Increased tryptophan (TRP) catabolism by indoleamine 2,3-dioxygenase 1 (IDO1) has been suggested to contribute to inflammation-mediated neuronal damage by leading to the production of neurotoxic metabolites such as quinolinic acid (QA) (39). We measured the levels of TRP and its key metabolite kynurenine (KYN) in CSF collected at necropsy from the macaques in the study. The KYN/TRP ratio, a well-accepted measure for IDO1 activity, correlated directly with plasma viremia at termination in the SIV-infected group (Figure 4A). This correlation was mainly driven by alterations of KYN levels, rather than TRP (Figure 4B), suggesting an increase in catabolism at either peripheral or central level, rather than systemic depletion of TRP.
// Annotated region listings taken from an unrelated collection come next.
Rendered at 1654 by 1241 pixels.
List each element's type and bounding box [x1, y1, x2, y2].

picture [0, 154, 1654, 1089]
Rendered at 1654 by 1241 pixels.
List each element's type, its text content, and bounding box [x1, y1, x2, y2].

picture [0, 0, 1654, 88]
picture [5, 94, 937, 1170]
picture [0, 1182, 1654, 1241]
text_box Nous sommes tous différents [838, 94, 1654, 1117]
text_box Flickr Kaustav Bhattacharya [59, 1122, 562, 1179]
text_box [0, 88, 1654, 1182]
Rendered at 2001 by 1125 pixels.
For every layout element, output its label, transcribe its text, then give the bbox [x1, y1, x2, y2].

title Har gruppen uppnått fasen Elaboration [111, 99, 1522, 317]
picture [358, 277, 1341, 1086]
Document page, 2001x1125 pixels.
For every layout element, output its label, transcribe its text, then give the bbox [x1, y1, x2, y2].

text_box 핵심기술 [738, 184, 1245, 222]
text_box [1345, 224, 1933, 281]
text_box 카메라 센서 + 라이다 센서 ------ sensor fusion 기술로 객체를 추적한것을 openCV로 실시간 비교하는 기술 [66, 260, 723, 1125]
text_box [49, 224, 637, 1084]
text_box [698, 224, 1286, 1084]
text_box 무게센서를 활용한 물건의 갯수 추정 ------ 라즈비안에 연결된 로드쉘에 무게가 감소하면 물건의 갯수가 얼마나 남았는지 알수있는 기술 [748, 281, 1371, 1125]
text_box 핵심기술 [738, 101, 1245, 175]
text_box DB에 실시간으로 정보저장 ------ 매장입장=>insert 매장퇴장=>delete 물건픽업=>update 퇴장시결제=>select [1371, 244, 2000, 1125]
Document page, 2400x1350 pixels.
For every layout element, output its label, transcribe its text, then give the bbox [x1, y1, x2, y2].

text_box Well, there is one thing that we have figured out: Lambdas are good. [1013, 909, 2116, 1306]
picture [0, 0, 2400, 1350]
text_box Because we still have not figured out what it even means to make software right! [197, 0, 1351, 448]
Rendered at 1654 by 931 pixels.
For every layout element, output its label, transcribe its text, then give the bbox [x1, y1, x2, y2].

We used multigene real-time PCR array in the same samples prepared from midbrain and frontal lobe to analyze the expression of 84 genes, which are either upregulated or downregulated during biological events associated with neurotoxicity (Figures 5 and 6). We did not observe a clear and consistent pattern of gene expression associated with neurotoxicity in either midbrain or frontal lobe. However, subsets of genes associated with neuron development (EREG, PLP1, YWHAE) and nitric oxide response (DYNLL1, GUCY1A3), as well as the ion transporters TRPM1 and TRPM4 were downregulated in the midbrain of SIV-infected compared to -uninfected macaques (Figure 6). The frontal lobe of SIV-infected animals showed upregulation of the apoptotic mediator CASP7, and downregulation of EIF2AK3 and NOTCH4, which have all been associated with neurotoxicity (Figure 6).

Histologic sections from frontal lobe and midbrain were analyzed for perivascular leukocyte accumulation by standard hematoxylin staining. Evidence of perivascular cuffing was found in midbrain, but not frontal lobe sections of SIV-infected animals, independent of viremia at the time of necropsy (Figure 7). No perivascular lymphocyte accumulation was observed in either midbrain or frontal lobe sections from uninfected macaques (Figure 7). Sections from one representative non-vaccinated, uninfected, non-SIV-challenged macaque (#910) with no signs of perivascular cuffing are shown for comparison.